## Objet de la tâche
Répondez à ces questions d'après l'extrait de page ci-dessous, consacré aux lois antisémites de l'Italie fasciste :
1. Quelle proportion des membres de la communauté juive adhère au parti fasciste ?
2. Combien d'individus sont mis au ban de la société en quelques mois ?
3. Dans quelle encyclique Pie XI a-t-il condamné le racisme hitlérien en 1937 ?

## Extrait de page

Pour les juifs d'Italie, 1938 marque bien le début d'une véritable descente aux enfers. Fasciné par la capacité qu'ont les nazis de mobiliser les masses, Mussolini, au pouvoir depuis seize ans, cherche à "donner un nouvel élan à la révolution fasciste". Après la conquête de l'Ethiopie en 1935 et la participation à la guerre d'Espagne, à partir de l'année suivante, le Duce mise désormais sur l'antisémitisme pour "relancer la machine totalitaire". Et fait "du" juif le "négatif de l'homme nouveau italien" que le fascisme se promet de façonner (1). La surprise est d'autant plus vive que le dictateur s'est toujours gardé de fustiger une communauté loyale, dont 20 % des membres adhèrent au parti, soit trois fois plus que la moyenne des Italiens.

 

En quelques mois, environ 50 000 individus sont ainsi mis au ban de la société. Les juifs naturalisés après 1919, déchus de leur nationalité, subissent le même sort que leurs coreligionnaires étrangers, sommés de quitter le pays dans les six mois. Les juifs italiens ne sont guère mieux lotis, sauf quelques milliers d'entre eux, anciens combattants, membres historiques du parti fasciste ou chanceux réussissant à obtenir des passe-droits de la part de fonctionnaires corruptibles. Toutes les administrations sont épurées. Avec une célérité particulière dans l'éducation nationale où, dès la rentrée, élèves et professeurs juifs sont mis à l'écart. La saignée est très nette à l'Université, où près d'un professeur sur dix perd son poste.

 

Aucun secteur n'est épargné. L'exercice des professions libérales est encadré et certains métiers - banque, assurance, notariat - sont carrément interdits aux juifs, qui perdent au passage le droit de diriger des entreprises de plus de cent salariés. Logique totalitaire oblige, l'Etat s'immisce dans la vie privée en interdisant les mariages entre juifs et non-juifs. Le fantasme d'une Italie où toute présence juive aurait disparu conduit enfin à la "déjudaïsation" de noms de rues, à l'élimination des juifs des annuaires téléphoniques et à la disparition de leurs avis de mariage et de décès sur les murs des villes et dans la presse.

 

Sévérité des lois, rapidité de leur exécution : "Le fascisme brûl(e) les étapes, accomplissant en cinq mois ce que (l'Allemagne) avait opéré en cinq ans", remarque l'historienne, qui souligne le peu de résistances que suscite l'adoption de cette politique. Modèle de duplicité, Victor-Emmanuel III se dit solidaire des juifs tout en ratifiant les nouvelles lois. Et Pie XI, qui vient pourtant de condamner, en 1937, le racisme hitlérien dans l'encyclique Mit brennender Sorge (Avec une brûlante inquiétude), se laisse convaincre de ne pas protester publiquement.

## Données d'entrée
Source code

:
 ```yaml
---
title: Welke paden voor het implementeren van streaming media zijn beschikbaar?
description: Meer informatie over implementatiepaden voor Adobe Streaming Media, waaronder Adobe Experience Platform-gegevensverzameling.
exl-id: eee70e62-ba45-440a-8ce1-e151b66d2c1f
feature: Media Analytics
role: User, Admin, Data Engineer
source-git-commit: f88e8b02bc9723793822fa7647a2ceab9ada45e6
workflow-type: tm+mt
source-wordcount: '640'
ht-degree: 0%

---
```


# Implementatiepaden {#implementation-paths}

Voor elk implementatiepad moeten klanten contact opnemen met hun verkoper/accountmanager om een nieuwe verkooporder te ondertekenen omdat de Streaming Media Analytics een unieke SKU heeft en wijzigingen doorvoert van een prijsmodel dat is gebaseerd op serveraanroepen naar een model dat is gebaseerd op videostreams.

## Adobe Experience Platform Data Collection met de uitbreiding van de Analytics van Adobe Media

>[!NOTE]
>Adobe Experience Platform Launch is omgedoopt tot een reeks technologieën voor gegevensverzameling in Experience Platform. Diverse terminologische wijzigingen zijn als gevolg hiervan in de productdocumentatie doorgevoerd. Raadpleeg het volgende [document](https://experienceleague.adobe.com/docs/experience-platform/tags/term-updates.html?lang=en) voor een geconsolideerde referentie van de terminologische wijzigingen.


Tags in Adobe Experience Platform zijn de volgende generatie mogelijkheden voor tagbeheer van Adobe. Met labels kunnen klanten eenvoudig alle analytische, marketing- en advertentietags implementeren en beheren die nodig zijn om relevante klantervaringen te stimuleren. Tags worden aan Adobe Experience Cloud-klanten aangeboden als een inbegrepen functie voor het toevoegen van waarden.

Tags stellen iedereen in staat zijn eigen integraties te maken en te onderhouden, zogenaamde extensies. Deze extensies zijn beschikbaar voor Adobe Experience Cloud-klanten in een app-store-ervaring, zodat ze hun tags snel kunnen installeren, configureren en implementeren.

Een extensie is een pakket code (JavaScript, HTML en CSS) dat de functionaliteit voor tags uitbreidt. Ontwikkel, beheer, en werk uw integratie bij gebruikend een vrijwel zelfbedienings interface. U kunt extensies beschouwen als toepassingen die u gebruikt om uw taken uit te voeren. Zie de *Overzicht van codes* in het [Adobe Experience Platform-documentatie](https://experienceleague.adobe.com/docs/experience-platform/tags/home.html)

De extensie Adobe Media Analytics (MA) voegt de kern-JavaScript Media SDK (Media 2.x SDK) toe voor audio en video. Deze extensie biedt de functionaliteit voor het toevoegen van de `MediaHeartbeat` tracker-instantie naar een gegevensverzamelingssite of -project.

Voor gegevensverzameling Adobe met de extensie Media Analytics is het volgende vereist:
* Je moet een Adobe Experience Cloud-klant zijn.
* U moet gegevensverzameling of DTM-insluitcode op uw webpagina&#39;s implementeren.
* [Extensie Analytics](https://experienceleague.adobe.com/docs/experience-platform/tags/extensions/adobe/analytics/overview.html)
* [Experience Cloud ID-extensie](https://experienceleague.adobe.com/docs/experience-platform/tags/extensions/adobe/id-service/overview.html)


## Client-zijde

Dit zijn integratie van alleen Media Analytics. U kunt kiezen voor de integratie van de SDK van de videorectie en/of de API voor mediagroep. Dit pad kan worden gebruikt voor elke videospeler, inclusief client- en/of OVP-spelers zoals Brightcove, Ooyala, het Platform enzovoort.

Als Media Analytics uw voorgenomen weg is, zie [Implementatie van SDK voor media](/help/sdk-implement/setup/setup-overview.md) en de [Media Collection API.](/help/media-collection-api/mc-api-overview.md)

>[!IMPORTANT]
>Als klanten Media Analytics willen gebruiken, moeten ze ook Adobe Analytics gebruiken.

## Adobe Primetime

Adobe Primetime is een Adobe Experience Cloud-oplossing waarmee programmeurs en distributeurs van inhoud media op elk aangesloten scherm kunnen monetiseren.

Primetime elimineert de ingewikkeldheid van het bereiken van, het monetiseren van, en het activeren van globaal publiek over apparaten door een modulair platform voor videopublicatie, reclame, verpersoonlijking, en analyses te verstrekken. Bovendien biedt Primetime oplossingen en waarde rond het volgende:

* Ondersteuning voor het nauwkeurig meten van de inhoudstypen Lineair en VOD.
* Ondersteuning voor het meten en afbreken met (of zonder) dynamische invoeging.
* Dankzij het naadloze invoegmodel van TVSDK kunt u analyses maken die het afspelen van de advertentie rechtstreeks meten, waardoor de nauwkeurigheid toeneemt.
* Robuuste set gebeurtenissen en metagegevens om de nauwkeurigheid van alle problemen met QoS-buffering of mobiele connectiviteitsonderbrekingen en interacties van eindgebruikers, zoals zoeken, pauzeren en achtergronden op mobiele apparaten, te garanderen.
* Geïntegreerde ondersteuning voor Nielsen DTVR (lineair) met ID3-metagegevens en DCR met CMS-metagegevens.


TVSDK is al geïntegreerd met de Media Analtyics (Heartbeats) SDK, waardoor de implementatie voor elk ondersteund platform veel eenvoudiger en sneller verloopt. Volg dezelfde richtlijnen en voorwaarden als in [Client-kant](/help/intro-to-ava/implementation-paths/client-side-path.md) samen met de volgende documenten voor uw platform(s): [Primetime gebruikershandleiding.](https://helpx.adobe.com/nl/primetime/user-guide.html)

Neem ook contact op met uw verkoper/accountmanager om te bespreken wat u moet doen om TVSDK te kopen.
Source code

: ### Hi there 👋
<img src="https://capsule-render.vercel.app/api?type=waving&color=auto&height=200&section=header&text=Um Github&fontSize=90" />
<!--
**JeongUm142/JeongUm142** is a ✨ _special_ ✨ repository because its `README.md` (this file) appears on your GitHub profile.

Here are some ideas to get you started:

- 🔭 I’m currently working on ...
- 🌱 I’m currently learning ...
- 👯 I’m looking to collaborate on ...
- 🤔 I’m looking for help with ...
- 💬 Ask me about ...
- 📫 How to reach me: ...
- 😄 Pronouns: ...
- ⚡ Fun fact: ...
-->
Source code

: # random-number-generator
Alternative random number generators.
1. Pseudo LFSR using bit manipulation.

## Réponse
1. 20 %, soit trois fois plus que la moyenne des Italiens.
2. Environ 50 000.
3. Mit brennender Sorge (Avec une brûlante inquiétude).